PORT ANGELES — In the first six months of 2017, Olympic Medical Center reported a $1.1 million loss in revenue, and it could face more financial setbacks next year if Medicare weakens a discount drug program, Chief Executive Officer Eric Lewis said.
The Centers for Medicare and Medicaid Service’s (CMS) proposed 2018 changes to the 340B program would reduce Medicare’s payment rate to hospitals for drugs purchased under the program by 28.5 percent, Lewis told the hospital’s commissioners at a meeting Wednesday.
“I can tell you this is not good news,” Lewis said.
The 340B program mandates that pharmaceutical manufacturers provide outpatient drugs at reduced rates to qualifying hospitals and clinics — those that serve a largely low-income population.
Currently, Medicare reimburses hospitals the average sales price plus 6 percent under its outpatient prospective payment system (OPPS).
In theory, the difference should go back to patient care, but hospitals and clinics can simply pocket the money into their general fund, members of the U.S. House Energy and Commerce Subcommittee on Oversight and Investigations noted in a hearing last Tuesday.
Lewis said OMC’s annual savings from the reimbursements total $1.5 million. OMC has been participating in the 340B program since Oct. 1, 2015.
The savings go to offset the cost of uninsured patients, he said. In 2016, OMC’s uncompensated care costs were $4 million, Lewis said.
“We’re already getting paid less than it costs, so that’s concerning,” he said.
Under proposed changes, Medicare would reimburse the average sales price minus 22.5 percent. CMS based this figure on the Medicare Payment Advisory Commission’s (MedPAC’s) estimate of the average minimum discount — 22.5 percent — hospitals received for drugs acquired under the program, according to CMS’s proposal fact sheet.
Covered outpatient drugs include FDA-approved prescription drugs, over-the-counter drugs written on a prescription, biological products that can be dispensed only by a prescription (other than vaccines) and FDA-approved insulin.
Approximately 40 percent of U.S. hospitals and 1,200 pharmaceutical manufacturers participate in the 340B program, according to a July 14 background memo.
The savings incurred by the 22.5 percent cut would be redistributed to all hospitals paid under OPPS generally, increasing those payments by 1.75 percent.
“It’s somewhat like taking from poor hospitals and giving to hospitals with a better payer mix that don’t qualify for the 340B program,” Lewis said. “In my mind, it’s kind of the reverse of Robin Hood — taking from the poor and giving to the better-to-do hospitals.”
In particular, proposed changes to the 340B program would be “really bad news” for OMC’s cancer center, Lewis said.
He said the cancer center would continue to provide care, but would be doing so for less reimbursement. The center serves a high percentage of Medicare and Medicaid beneficiaries, he said.

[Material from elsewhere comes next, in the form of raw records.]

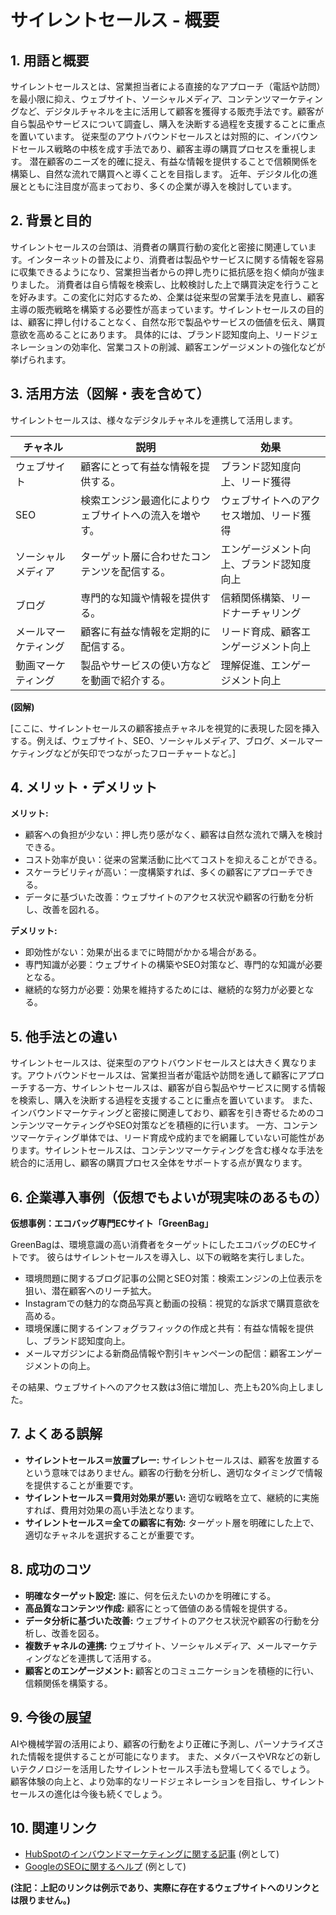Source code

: # サイレントセールス - 概要

## 1. 用語と概要

サイレントセールスとは、営業担当者による直接的なアプローチ（電話や訪問）を最小限に抑え、ウェブサイト、ソーシャルメディア、コンテンツマーケティングなど、デジタルチャネルを主に活用して顧客を獲得する販売手法です。顧客が自ら製品やサービスについて調査し、購入を決断する過程を支援することに重点を置いています。  従来型のアウトバウンドセールスとは対照的に、インバウンドセールス戦略の中核を成す手法であり、顧客主導の購買プロセスを重視します。  潜在顧客のニーズを的確に捉え、有益な情報を提供することで信頼関係を構築し、自然な流れで購買へと導くことを目指します。  近年、デジタル化の進展とともに注目度が高まっており、多くの企業が導入を検討しています。


## 2. 背景と目的

サイレントセールスの台頭は、消費者の購買行動の変化と密接に関連しています。インターネットの普及により、消費者は製品やサービスに関する情報を容易に収集できるようになり、営業担当者からの押し売りに抵抗感を抱く傾向が強まりました。  消費者は自ら情報を検索し、比較検討した上で購買決定を行うことを好みます。この変化に対応するため、企業は従来型の営業手法を見直し、顧客主導の販売戦略を構築する必要性が高まっています。サイレントセールスの目的は、顧客に押し付けることなく、自然な形で製品やサービスの価値を伝え、購買意欲を高めることにあります。  具体的には、ブランド認知度向上、リードジェネレーションの効率化、営業コストの削減、顧客エンゲージメントの強化などが挙げられます。


## 3. 活用方法（図解・表を含めて）

サイレントセールスは、様々なデジタルチャネルを連携して活用します。

| チャネル          | 説明                                         | 効果                                     |
|-----------------|---------------------------------------------|------------------------------------------|
| ウェブサイト      | 顧客にとって有益な情報を提供する。           | ブランド認知度向上、リード獲得             |
| SEO              | 検索エンジン最適化によりウェブサイトへの流入を増やす。 | ウェブサイトへのアクセス増加、リード獲得 |
| ソーシャルメディア | ターゲット層に合わせたコンテンツを配信する。     | エンゲージメント向上、ブランド認知度向上 |
| ブログ            | 専門的な知識や情報を提供する。                | 信頼関係構築、リードナーチャリング       |
| メールマーケティング | 顧客に有益な情報を定期的に配信する。          | リード育成、顧客エンゲージメント向上     |
| 動画マーケティング | 製品やサービスの使い方などを動画で紹介する。  | 理解促進、エンゲージメント向上           |


**(図解)**

[ここに、サイレントセールスの顧客接点チャネルを視覚的に表現した図を挿入する。例えば、ウェブサイト、SEO、ソーシャルメディア、ブログ、メールマーケティングなどが矢印でつながったフローチャートなど。]


## 4. メリット・デメリット

**メリット:**

* 顧客への負担が少ない：押し売り感がなく、顧客は自然な流れで購入を検討できる。
* コスト効率が良い：従来の営業活動に比べてコストを抑えることができる。
* スケーラビリティが高い：一度構築すれば、多くの顧客にアプローチできる。
* データに基づいた改善：ウェブサイトのアクセス状況や顧客の行動を分析し、改善を図れる。


**デメリット:**

* 即効性がない：効果が出るまでに時間がかかる場合がある。
* 専門知識が必要：ウェブサイトの構築やSEO対策など、専門的な知識が必要となる。
* 継続的な努力が必要：効果を維持するためには、継続的な努力が必要となる。


## 5. 他手法との違い

サイレントセールスは、従来型のアウトバウンドセールスとは大きく異なります。アウトバウンドセールスは、営業担当者が電話や訪問を通して顧客にアプローチする一方、サイレントセールスは、顧客が自ら製品やサービスに関する情報を検索し、購入を決断する過程を支援することに重点を置いています。  また、インバウンドマーケティングと密接に関連しており、顧客を引き寄せるためのコンテンツマーケティングやSEO対策などを積極的に行います。  一方、コンテンツマーケティング単体では、リード育成や成約までを網羅していない可能性があります。サイレントセールスは、コンテンツマーケティングを含む様々な手法を統合的に活用し、顧客の購買プロセス全体をサポートする点が異なります。


## 6. 企業導入事例（仮想でもよいが現実味のあるもの）

**仮想事例：エコバッグ専門ECサイト「GreenBag」**

GreenBagは、環境意識の高い消費者をターゲットにしたエコバッグのECサイトです。  彼らはサイレントセールスを導入し、以下の戦略を実行しました。

* 環境問題に関するブログ記事の公開とSEO対策：検索エンジンの上位表示を狙い、潜在顧客へのリーチ拡大。
* Instagramでの魅力的な商品写真と動画の投稿：視覚的な訴求で購買意欲を高める。
* 環境保護に関するインフォグラフィックの作成と共有：有益な情報を提供し、ブランド認知度向上。
* メールマガジンによる新商品情報や割引キャンペーンの配信：顧客エンゲージメントの向上。


その結果、ウェブサイトへのアクセス数は3倍に増加し、売上も20%向上しました。


## 7. よくある誤解

* **サイレントセールス＝放置プレー:**  サイレントセールスは、顧客を放置するという意味ではありません。顧客の行動を分析し、適切なタイミングで情報を提供することが重要です。
* **サイレントセールス＝費用対効果が悪い:** 適切な戦略を立て、継続的に実施すれば、費用対効果の高い手法となります。
* **サイレントセールス＝全ての顧客に有効:**  ターゲット層を明確にした上で、適切なチャネルを選択することが重要です。


## 8. 成功のコツ

* **明確なターゲット設定:** 誰に、何を伝えたいのかを明確にする。
* **高品質なコンテンツ作成:** 顧客にとって価値のある情報を提供する。
* **データ分析に基づいた改善:** ウェブサイトのアクセス状況や顧客の行動を分析し、改善を図る。
* **複数チャネルの連携:** ウェブサイト、ソーシャルメディア、メールマーケティングなどを連携して活用する。
* **顧客とのエンゲージメント:** 顧客とのコミュニケーションを積極的に行い、信頼関係を構築する。


## 9. 今後の展望

AIや機械学習の活用により、顧客の行動をより正確に予測し、パーソナライズされた情報を提供することが可能になります。  また、メタバースやVRなどの新しいテクノロジーを活用したサイレントセールス手法も登場してくるでしょう。  顧客体験の向上と、より効率的なリードジェネレーションを目指し、サイレントセールスの進化は今後も続くでしょう。


## 10. 関連リンク

* [HubSpotのインバウンドマーケティングに関する記事](https://www.hubspot.com/inbound-marketing) (例として)
* [GoogleのSEOに関するヘルプ](https://developers.google.com/search/docs/basics/getting-started) (例として)


**(注記：上記のリンクは例示であり、実際に存在するウェブサイトへのリンクとは限りません。)**
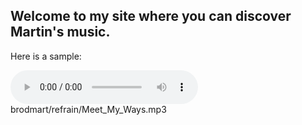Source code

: 
## Welcome to my site where you can discover Martin's music.
Here is a sample:

<audio controls>
  <source src="brodmart/refrain/Meet_My_Ways.mp3" type="audio/mpeg">
Your browser does not support the audio element.
</audio>
brodmart/refrain/Meet_My_Ways.mp3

Comments on the proposed changes are due by Sept. 11. OMC plans to send a letter by the end of August and discuss the outcome with legislators at the Rural Advocacy Days in Washington, D.C., from Sept. 20-21.
“We hope it won’t be implemented,” Lewis said. “For the team going to Washington, D.C., this will be a big topic.”
The ruling will be decided Nov. 1, and if approved, changes will take effect Jan. 1.
The American Hospital Association (AHA) wrote a letter opposing the proposal on behalf of its 5,000 member hospitals, of which about 1,900 participate in the 340B program.
AHA Executive Vice President Thomas P. Nickels wrote, “This policy punitively targets 340B safety-net hospitals serving vulnerable patients, including those in rural areas, rather than addressing the real issue: the skyrocketing cost of pharmaceuticals.”
The AHA also refuted the concern that hospitals pocket the 340B savings. Nickels enumerated a list of ways hospitals use the savings from discounted drugs to benefit vulnerable patient populations.
Congress implemented the 340B program in 1992 to “stretch scarce federal resources as far as possible, reaching more eligible patients and providing more comprehensive services.”
Other criticisms of the program include weak oversight on the part of the Health Resources and Services Administration and the potential for hospitals to prescribe more and more expensive drugs as a financial incentive.
In response to the latter, Lewis said: “Physicians have significant ethical and legal reasons not to prescribe more drugs. The physicians have no financial incentive. The physicians order what’s best for the patient.”
Despite the concerns of oversight and abuse, committee members on both sides of the aisle expressed support for the intent of the program: providing more services to vulnerable patients.